Re: Notes on test suite reorganisation

On 12/11/2012 02:53 PM, James Graham wrote:
> On 12/11/2012 01:03 PM, Robin Berjon wrote:
>> Option (B) is interesting, but my concern is getting a view of the
>> entire set of submissions + approved tests. We *could* use the GH API to
>> obtain the full list of pending PRs and extract the content accordingly,
>> but that introduces reliance on the GH API beyond just git (which may
>> not be a problem given http://gitlabhq.com/).
>
> Let's restate Option (B) as "use branches, one per submission (note: not
> one per file)". This then frees us from the idea that this option is
> particularly tied to github; pull requests are effectively just branches
> with a fancy name.
>
> The major advantage of this approach is that good code review tools (and
> even mediocre code review tools like the one built in to github) are
> commonly organised around the paradigm that a branch is the unit of code
> review.

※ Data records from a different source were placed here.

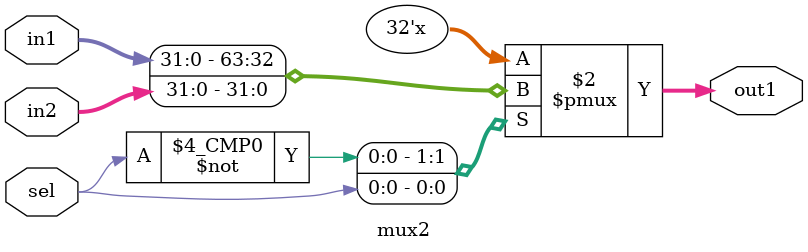
<source format=sv>
`timescale 1ns / 1ps


module mux2(
    input [31:0] in1,
    input [31:0] in2,
    output reg [31:0] out1,
    input sel
    );

    always @(*) 
    begin
        case (sel)
            1'b0 : out1 <= in1;
            1'b1 : out1 <= in2;
        endcase;
    end
endmodule


</source>
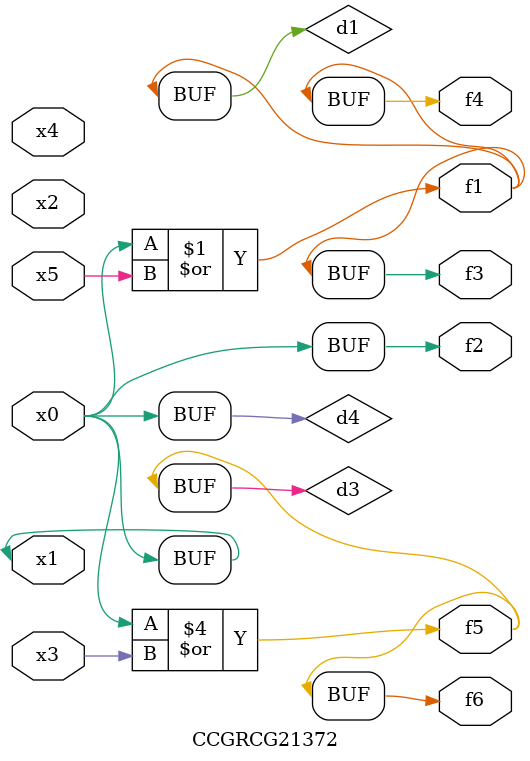
<source format=v>
module CCGRCG21372(
	input x0, x1, x2, x3, x4, x5,
	output f1, f2, f3, f4, f5, f6
);

	wire d1, d2, d3, d4;

	or (d1, x0, x5);
	xnor (d2, x1, x4);
	or (d3, x0, x3);
	buf (d4, x0, x1);
	assign f1 = d1;
	assign f2 = d4;
	assign f3 = d1;
	assign f4 = d1;
	assign f5 = d3;
	assign f6 = d3;
endmodule

</source>
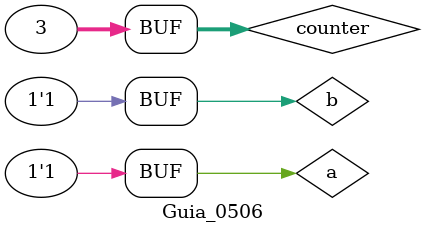
<source format=v>

module QUESTAO(output s2, input a, input b); // a XOR b => (a NAND b') NAND (a' NAND b)
	wire na, nb, ex1, ex2;
	nand nota(na, a, a);
	nand notb(nb, b, b);
	nand exp1(ex1, a, nb);
	nand exp2(ex2, na, b);
	nand expF(s2, ex1, ex2);
endmodule

module Guia_0506;

	integer counter;
	reg a, b;
	wire s;
	QUESTAO nd(.s2(s), .a(a), .b(b));

	initial begin:main;
		a=0; b=0; counter = 0;
		$display("Guia_05 - Questao 6");
		$display("Tabela verdade da expressao a^b");
		$display("m | a b | s");
		$monitor("%0d | %b %b | %b", counter, a,b,s);
#1 b=1; counter++;
#1 b=0; a=1; counter++;
#1 b=1; counter++;
	end
endmodule

</source>
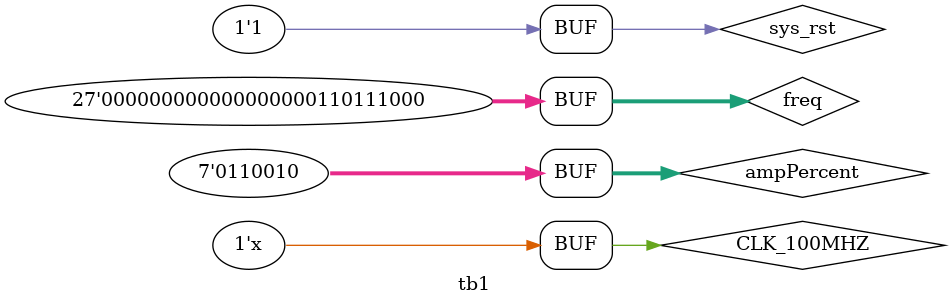
<source format=v>
`timescale 1ns / 1ps

module tb1();

// Inputs
reg CLK_100MHZ, sys_rst;
reg [26:0] freq = 440;
reg [6:0] ampPercent = 50;
// Outputs
wire SPKL, SPKR;

// Instantiate the Circuit Under Test (CUT)
pwmOut pwmOout_inst (
    .CLK_100MHZ(CLK_100MHZ),
    .sys_rst(sys_rst),
    .freq(freq),
    .ampPercent(ampPercent),
    .SPKL(SPKL),
    .SPKR(SPKR)
);
// Apply input stimulus
always #5 CLK_100MHZ <= ~CLK_100MHZ;

initial
begin
    sys_rst = 0;
    CLK_100MHZ = 0;
    #5 sys_rst = 1;
    
    
    #10000000;
end

endmodule
</source>
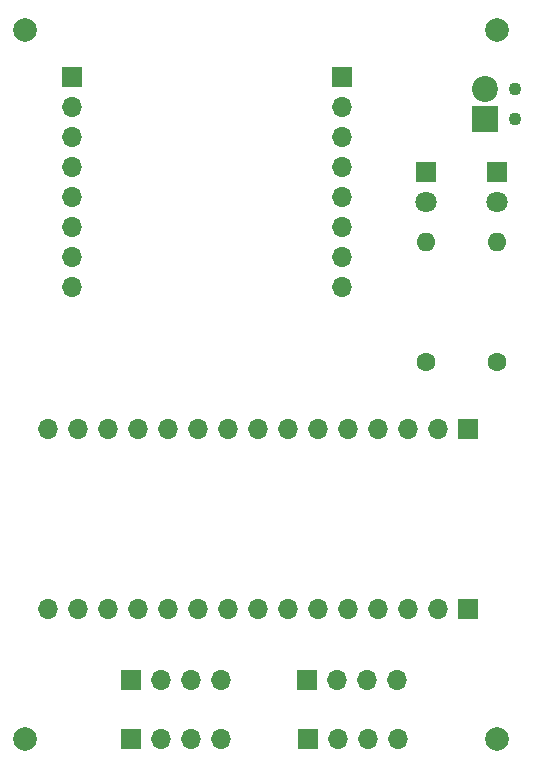
<source format=gbr>
%TF.GenerationSoftware,KiCad,Pcbnew,(7.0.0)*%
%TF.CreationDate,2023-07-20T11:28:34-04:00*%
%TF.ProjectId,board_pf_cese,626f6172-645f-4706-965f-636573652e6b,rev?*%
%TF.SameCoordinates,Original*%
%TF.FileFunction,Soldermask,Top*%
%TF.FilePolarity,Negative*%
%FSLAX46Y46*%
G04 Gerber Fmt 4.6, Leading zero omitted, Abs format (unit mm)*
G04 Created by KiCad (PCBNEW (7.0.0)) date 2023-07-20 11:28:34*
%MOMM*%
%LPD*%
G01*
G04 APERTURE LIST*
%ADD10R,1.700000X1.700000*%
%ADD11O,1.700000X1.700000*%
%ADD12C,2.000000*%
%ADD13C,1.600000*%
%ADD14O,1.600000X1.600000*%
%ADD15C,1.100000*%
%ADD16R,2.200000X2.200000*%
%ADD17C,2.200000*%
%ADD18R,1.800000X1.800000*%
%ADD19C,1.800000*%
G04 APERTURE END LIST*
D10*
%TO.C,J5*%
X128999999Y-126999999D03*
D11*
X131539999Y-126999999D03*
X134079999Y-126999999D03*
X136619999Y-126999999D03*
%TD*%
D10*
%TO.C,J8*%
X108999999Y-70999999D03*
D11*
X108999999Y-73539999D03*
X108999999Y-76079999D03*
X108999999Y-78619999D03*
X108999999Y-81159999D03*
X108999999Y-83699999D03*
X108999999Y-86239999D03*
X108999999Y-88779999D03*
%TD*%
D12*
%TO.C,REF3*%
X105000000Y-127000000D03*
%TD*%
D13*
%TO.C,R1*%
X145000000Y-95080000D03*
D14*
X144999999Y-84919999D03*
%TD*%
D15*
%TO.C,J1*%
X146540000Y-74540000D03*
X146540000Y-72000000D03*
D16*
X143999999Y-74539999D03*
D17*
X144000000Y-72000000D03*
%TD*%
D12*
%TO.C,REF1*%
X105000000Y-67000000D03*
%TD*%
D18*
%TO.C,D2*%
X138999999Y-78999999D03*
D19*
X139000000Y-81540000D03*
%TD*%
D10*
%TO.C,J7*%
X142559999Y-100759999D03*
D11*
X140019999Y-100759999D03*
X137479999Y-100759999D03*
X134939999Y-100759999D03*
X132399999Y-100759999D03*
X129859999Y-100759999D03*
X127319999Y-100759999D03*
X124779999Y-100759999D03*
X122239999Y-100759999D03*
X119699999Y-100759999D03*
X117159999Y-100759999D03*
X114619999Y-100759999D03*
X112079999Y-100759999D03*
X109539999Y-100759999D03*
X106999999Y-100759999D03*
%TD*%
D12*
%TO.C,REF4*%
X145000000Y-127000000D03*
%TD*%
D10*
%TO.C,J3*%
X128919999Y-121999999D03*
D11*
X131459999Y-121999999D03*
X133999999Y-121999999D03*
X136539999Y-121999999D03*
%TD*%
D13*
%TO.C,R2*%
X139000000Y-95080000D03*
D14*
X138999999Y-84919999D03*
%TD*%
D10*
%TO.C,J9*%
X131859999Y-70999999D03*
D11*
X131859999Y-73539999D03*
X131859999Y-76079999D03*
X131859999Y-78619999D03*
X131859999Y-81159999D03*
X131859999Y-83699999D03*
X131859999Y-86239999D03*
X131859999Y-88779999D03*
%TD*%
D10*
%TO.C,J2*%
X113999999Y-121999999D03*
D11*
X116539999Y-121999999D03*
X119079999Y-121999999D03*
X121619999Y-121999999D03*
%TD*%
D18*
%TO.C,D1*%
X144999999Y-78999999D03*
D19*
X145000000Y-81540000D03*
%TD*%
D10*
%TO.C,J4*%
X113999999Y-126999999D03*
D11*
X116539999Y-126999999D03*
X119079999Y-126999999D03*
X121619999Y-126999999D03*
%TD*%
D12*
%TO.C,REF2*%
X145000000Y-67000000D03*
%TD*%
D10*
%TO.C,J6*%
X142559999Y-115999999D03*
D11*
X140019999Y-115999999D03*
X137479999Y-115999999D03*
X134939999Y-115999999D03*
X132399999Y-115999999D03*
X129859999Y-115999999D03*
X127319999Y-115999999D03*
X124779999Y-115999999D03*
X122239999Y-115999999D03*
X119699999Y-115999999D03*
X117159999Y-115999999D03*
X114619999Y-115999999D03*
X112079999Y-115999999D03*
X109539999Y-115999999D03*
X106999999Y-115999999D03*
%TD*%
M02*

</source>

As issues are identified in the submission, you keep pushing
> fixes to the branch until you fixed all the problems, then you
> integrate. Indeed if we want git-based code review (rather than
> something custom like the CSSWG has) I think we *have* to use this
> option to some extent.
>
> The net result will be that the approved tests are obvious — they are
> just mainline. The list of unapproved submissions is obvious; it's just
> the list of all open review requests. The only problem is that it's hard
> to run all approved + unapproved tests at once because that means
> creating a new branch that includes all the commits from the review
> branches. I suppose it isn't impossible to imagine automating the
> creation of such a thing, but there will inevitably be problems from
> merge conflicts and so on.

My main issue with this approach is that we've never been good at 
reviewing tests in a timely manner, and I don't see a reason to expect 
that to change. It seems to me like we will end up with dozens of 
branches someone once created, and that will just hang around until 
someone else, unaware of the previous submission, will duplicate them.

If we were to go this route, I would suggest being rather liberal in 
approving tests, rather than waiting until someone reviews them in detail.